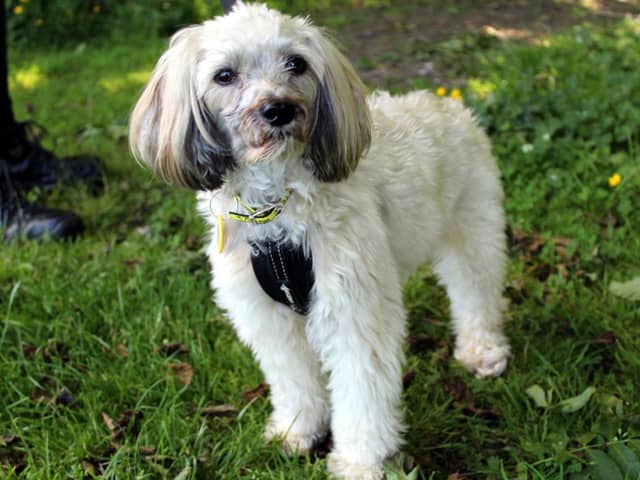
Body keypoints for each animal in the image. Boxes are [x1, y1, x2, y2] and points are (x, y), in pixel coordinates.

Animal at [129, 1, 510, 478]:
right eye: (224, 75)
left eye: (296, 64)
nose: (278, 109)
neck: (275, 209)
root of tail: (447, 104)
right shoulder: (267, 317)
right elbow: (294, 378)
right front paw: (298, 429)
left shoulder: (353, 310)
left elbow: (363, 392)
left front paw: (360, 462)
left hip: (473, 229)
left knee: (476, 293)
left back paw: (482, 350)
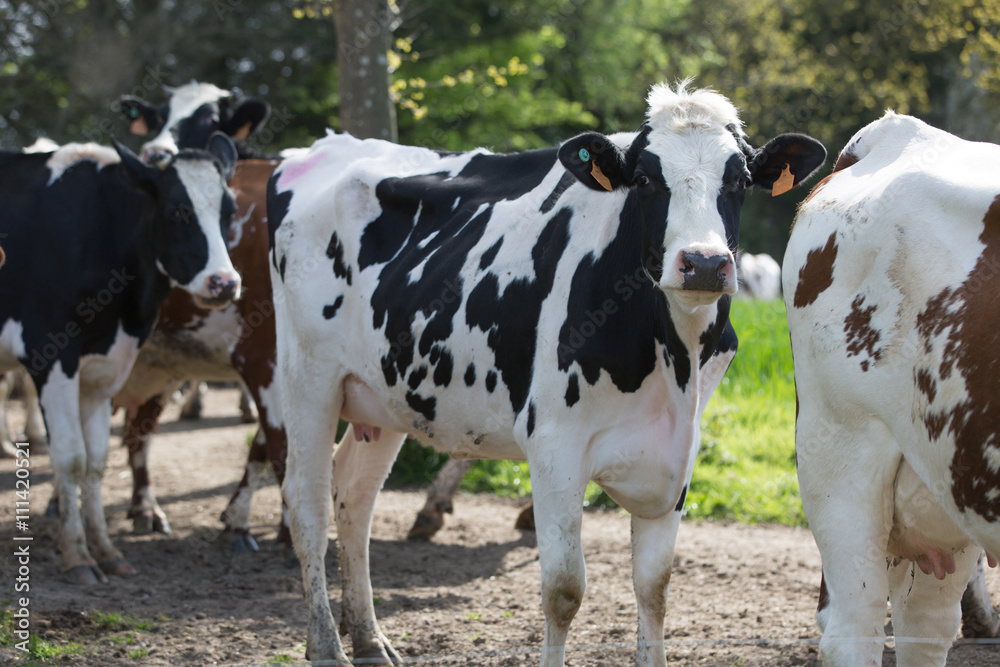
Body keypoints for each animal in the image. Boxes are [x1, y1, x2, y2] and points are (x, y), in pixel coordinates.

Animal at [0, 134, 240, 580]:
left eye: (229, 211)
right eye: (176, 209)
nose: (224, 283)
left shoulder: (104, 370)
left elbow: (95, 460)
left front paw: (106, 550)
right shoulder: (50, 355)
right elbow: (71, 457)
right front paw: (77, 555)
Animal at [270, 85, 824, 667]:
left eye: (739, 180)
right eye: (645, 180)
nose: (703, 262)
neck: (669, 361)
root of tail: (319, 149)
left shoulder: (679, 451)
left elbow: (655, 586)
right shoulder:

..............................

All lines from the one containing "right eye: (645, 180)" through the end of the records, both ends included, are to be quoted exactly; please add nothing else.

right eye: (645, 180)
nose: (703, 262)
neck: (669, 361)
root of tail: (319, 149)
left shoulder: (679, 451)
left elbow: (655, 586)
right shoulder:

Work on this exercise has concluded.